◆ **ASSIGNMENT**: Of the entries below, return exactly those lines that fall between the one containing "[160,531,203,547] 6.8.2, ->" and the one containing "[45,145,77,155] Bank ->", the two end lines included.

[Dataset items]
____

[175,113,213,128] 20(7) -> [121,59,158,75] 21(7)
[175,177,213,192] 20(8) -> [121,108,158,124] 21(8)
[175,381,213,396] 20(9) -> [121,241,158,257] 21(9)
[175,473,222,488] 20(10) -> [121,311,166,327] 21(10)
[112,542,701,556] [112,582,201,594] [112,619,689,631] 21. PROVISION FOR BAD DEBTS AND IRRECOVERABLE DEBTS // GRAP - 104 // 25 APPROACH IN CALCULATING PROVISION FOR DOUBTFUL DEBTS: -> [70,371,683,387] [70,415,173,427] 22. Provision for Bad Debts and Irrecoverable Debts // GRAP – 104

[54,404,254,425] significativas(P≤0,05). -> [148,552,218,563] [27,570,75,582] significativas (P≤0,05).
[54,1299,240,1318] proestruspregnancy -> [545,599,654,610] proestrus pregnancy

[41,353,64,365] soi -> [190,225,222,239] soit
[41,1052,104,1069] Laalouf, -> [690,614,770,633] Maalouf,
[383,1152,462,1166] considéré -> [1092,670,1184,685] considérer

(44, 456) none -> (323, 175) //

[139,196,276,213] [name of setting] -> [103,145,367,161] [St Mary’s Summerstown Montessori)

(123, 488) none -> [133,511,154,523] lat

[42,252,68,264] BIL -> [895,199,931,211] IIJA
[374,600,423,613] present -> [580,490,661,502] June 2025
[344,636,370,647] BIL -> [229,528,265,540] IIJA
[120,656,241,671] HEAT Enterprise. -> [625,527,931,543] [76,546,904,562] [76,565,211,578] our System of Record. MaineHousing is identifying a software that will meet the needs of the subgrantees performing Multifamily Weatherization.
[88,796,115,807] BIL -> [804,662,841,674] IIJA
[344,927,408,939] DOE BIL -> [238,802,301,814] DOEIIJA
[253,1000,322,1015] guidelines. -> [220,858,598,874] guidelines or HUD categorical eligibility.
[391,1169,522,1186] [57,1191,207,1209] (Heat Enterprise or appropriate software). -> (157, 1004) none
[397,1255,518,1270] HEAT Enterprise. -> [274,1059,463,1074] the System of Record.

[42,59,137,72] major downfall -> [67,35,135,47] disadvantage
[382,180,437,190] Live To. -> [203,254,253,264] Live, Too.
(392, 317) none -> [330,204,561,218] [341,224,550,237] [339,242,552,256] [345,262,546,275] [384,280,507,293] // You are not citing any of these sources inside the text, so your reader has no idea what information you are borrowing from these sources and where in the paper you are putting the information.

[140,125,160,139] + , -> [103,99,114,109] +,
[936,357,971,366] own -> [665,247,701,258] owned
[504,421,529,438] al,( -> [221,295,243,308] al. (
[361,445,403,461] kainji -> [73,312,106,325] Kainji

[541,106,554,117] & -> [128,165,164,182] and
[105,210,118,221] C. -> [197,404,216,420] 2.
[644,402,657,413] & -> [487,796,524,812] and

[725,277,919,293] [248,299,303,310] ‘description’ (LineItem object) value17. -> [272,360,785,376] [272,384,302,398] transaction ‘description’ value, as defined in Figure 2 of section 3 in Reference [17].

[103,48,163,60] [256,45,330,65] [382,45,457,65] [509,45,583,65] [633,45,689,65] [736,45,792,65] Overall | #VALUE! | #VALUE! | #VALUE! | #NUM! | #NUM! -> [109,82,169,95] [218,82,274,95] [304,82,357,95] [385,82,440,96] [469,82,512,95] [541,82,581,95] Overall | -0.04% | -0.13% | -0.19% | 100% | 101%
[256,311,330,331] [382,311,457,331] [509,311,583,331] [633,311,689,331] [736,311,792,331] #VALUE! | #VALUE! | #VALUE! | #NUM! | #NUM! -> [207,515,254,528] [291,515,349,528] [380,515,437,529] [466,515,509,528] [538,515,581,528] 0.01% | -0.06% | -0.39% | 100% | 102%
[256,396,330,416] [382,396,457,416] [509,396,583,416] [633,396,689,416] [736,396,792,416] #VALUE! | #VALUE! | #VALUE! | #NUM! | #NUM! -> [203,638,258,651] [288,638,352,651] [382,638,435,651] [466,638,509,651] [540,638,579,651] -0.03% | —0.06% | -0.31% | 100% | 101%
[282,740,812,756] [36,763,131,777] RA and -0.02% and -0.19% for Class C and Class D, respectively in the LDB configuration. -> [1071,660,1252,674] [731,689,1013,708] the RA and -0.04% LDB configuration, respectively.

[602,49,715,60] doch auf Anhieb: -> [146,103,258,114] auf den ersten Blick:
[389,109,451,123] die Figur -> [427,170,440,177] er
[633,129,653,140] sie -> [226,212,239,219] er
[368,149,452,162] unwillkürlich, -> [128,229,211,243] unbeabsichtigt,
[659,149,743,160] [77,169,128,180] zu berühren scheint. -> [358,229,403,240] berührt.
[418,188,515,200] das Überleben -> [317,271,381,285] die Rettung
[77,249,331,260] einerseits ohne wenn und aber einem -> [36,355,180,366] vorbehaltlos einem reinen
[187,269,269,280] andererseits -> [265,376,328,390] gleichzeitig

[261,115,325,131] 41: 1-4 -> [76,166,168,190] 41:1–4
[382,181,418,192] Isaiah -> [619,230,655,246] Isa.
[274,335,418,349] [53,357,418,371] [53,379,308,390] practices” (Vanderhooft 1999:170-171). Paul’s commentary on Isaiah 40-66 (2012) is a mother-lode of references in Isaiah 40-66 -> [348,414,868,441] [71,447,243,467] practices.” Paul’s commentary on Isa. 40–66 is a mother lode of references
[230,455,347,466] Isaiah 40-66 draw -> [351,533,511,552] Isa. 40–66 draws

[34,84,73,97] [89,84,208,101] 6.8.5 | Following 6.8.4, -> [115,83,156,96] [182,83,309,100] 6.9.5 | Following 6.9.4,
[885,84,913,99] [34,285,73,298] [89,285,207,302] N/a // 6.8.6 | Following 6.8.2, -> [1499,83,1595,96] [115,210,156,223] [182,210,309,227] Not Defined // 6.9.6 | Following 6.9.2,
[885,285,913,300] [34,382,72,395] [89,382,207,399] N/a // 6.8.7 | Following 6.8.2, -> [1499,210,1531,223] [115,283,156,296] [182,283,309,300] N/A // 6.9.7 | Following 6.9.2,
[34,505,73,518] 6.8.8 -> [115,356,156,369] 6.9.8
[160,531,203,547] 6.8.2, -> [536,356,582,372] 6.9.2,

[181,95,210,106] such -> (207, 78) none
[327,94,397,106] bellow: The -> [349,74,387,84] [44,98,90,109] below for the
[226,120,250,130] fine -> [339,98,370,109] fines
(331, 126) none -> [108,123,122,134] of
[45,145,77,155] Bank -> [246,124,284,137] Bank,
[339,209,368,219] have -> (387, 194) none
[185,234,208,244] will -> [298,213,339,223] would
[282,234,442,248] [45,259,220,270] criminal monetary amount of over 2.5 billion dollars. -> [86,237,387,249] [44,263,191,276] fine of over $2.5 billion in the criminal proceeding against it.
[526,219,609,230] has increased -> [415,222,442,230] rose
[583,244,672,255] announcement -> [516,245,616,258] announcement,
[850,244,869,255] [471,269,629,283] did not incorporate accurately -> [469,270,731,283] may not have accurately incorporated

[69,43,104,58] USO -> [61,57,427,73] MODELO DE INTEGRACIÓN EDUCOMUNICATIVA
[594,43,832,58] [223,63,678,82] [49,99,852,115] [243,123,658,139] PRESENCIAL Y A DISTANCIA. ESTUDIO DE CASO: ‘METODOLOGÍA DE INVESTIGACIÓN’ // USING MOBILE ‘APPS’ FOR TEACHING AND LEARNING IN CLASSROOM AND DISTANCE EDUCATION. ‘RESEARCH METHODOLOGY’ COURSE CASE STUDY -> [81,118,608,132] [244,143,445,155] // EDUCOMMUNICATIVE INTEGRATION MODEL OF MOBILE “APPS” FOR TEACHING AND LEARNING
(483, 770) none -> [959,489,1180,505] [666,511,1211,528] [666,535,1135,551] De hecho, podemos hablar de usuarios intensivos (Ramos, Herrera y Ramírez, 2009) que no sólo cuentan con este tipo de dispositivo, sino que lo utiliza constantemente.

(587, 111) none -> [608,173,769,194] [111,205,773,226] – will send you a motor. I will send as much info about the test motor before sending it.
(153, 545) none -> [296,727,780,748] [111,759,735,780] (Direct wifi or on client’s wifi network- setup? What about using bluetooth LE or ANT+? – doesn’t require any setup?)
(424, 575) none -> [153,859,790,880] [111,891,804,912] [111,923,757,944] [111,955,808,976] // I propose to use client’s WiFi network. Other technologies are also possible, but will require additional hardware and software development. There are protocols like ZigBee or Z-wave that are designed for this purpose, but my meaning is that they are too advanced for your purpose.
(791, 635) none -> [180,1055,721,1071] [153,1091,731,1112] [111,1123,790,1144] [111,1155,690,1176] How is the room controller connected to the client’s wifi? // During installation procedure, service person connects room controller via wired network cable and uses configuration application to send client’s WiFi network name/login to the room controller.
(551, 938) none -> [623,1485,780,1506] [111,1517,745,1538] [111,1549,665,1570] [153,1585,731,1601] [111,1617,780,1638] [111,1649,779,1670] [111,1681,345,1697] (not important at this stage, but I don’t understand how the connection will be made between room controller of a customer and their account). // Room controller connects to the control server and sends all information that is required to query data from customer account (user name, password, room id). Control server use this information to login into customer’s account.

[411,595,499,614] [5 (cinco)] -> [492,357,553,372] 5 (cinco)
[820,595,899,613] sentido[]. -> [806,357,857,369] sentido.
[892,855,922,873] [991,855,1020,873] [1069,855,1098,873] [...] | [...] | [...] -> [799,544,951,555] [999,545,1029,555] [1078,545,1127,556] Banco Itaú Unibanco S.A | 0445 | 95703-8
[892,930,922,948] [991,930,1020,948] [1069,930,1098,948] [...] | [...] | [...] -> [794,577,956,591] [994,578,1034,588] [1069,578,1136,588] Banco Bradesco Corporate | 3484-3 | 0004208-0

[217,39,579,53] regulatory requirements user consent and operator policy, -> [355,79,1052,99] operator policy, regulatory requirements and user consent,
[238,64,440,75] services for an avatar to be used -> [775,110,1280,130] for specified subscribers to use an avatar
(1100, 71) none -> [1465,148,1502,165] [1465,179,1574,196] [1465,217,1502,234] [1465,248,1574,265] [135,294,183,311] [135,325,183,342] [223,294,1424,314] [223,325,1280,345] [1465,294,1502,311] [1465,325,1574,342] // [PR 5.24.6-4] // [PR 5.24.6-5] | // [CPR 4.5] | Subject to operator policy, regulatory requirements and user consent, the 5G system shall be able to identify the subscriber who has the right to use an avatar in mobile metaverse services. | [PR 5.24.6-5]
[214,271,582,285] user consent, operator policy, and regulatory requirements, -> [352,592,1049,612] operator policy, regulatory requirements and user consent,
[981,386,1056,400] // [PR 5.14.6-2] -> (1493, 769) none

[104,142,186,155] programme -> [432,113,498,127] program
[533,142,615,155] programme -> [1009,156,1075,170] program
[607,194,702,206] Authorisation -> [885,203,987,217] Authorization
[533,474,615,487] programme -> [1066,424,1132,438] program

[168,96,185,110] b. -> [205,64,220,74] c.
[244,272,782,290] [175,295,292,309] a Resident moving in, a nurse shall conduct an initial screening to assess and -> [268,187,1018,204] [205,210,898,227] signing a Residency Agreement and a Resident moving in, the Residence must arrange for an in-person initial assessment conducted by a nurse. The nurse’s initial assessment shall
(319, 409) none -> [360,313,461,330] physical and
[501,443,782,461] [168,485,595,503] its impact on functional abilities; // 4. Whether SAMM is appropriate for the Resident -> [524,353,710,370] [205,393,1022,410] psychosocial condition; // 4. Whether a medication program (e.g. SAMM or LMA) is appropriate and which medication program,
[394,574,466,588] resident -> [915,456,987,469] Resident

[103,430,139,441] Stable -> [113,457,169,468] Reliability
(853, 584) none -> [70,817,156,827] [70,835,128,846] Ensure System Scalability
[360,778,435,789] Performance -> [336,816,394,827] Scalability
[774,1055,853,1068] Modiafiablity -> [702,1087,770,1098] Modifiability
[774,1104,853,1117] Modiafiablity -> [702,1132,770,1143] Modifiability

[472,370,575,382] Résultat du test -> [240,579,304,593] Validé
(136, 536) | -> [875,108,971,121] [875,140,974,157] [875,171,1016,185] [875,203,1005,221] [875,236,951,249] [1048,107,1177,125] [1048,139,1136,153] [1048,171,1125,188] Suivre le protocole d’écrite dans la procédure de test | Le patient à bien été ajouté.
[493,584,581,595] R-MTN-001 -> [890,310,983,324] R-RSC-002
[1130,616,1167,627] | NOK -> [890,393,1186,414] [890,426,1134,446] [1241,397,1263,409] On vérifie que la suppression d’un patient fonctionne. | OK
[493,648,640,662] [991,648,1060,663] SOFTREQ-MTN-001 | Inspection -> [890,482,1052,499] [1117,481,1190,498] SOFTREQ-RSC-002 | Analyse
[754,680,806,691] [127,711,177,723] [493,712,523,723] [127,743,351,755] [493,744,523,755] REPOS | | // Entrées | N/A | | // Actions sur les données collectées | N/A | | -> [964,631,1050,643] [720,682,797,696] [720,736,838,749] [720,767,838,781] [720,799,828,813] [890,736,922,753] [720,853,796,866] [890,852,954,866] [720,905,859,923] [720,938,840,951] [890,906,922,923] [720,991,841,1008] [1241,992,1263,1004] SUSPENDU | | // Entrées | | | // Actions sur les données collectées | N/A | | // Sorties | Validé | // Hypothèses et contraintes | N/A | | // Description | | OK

____

◆ **WRITTEN RESPONSE**:
[160,531,203,547] 6.8.2, -> [536,356,582,372] 6.9.2,

[181,95,210,106] such -> (207, 78) none
[327,94,397,106] bellow: The -> [349,74,387,84] [44,98,90,109] below for the
[226,120,250,130] fine -> [339,98,370,109] fines
(331, 126) none -> [108,123,122,134] of
[45,145,77,155] Bank -> [246,124,284,137] Bank,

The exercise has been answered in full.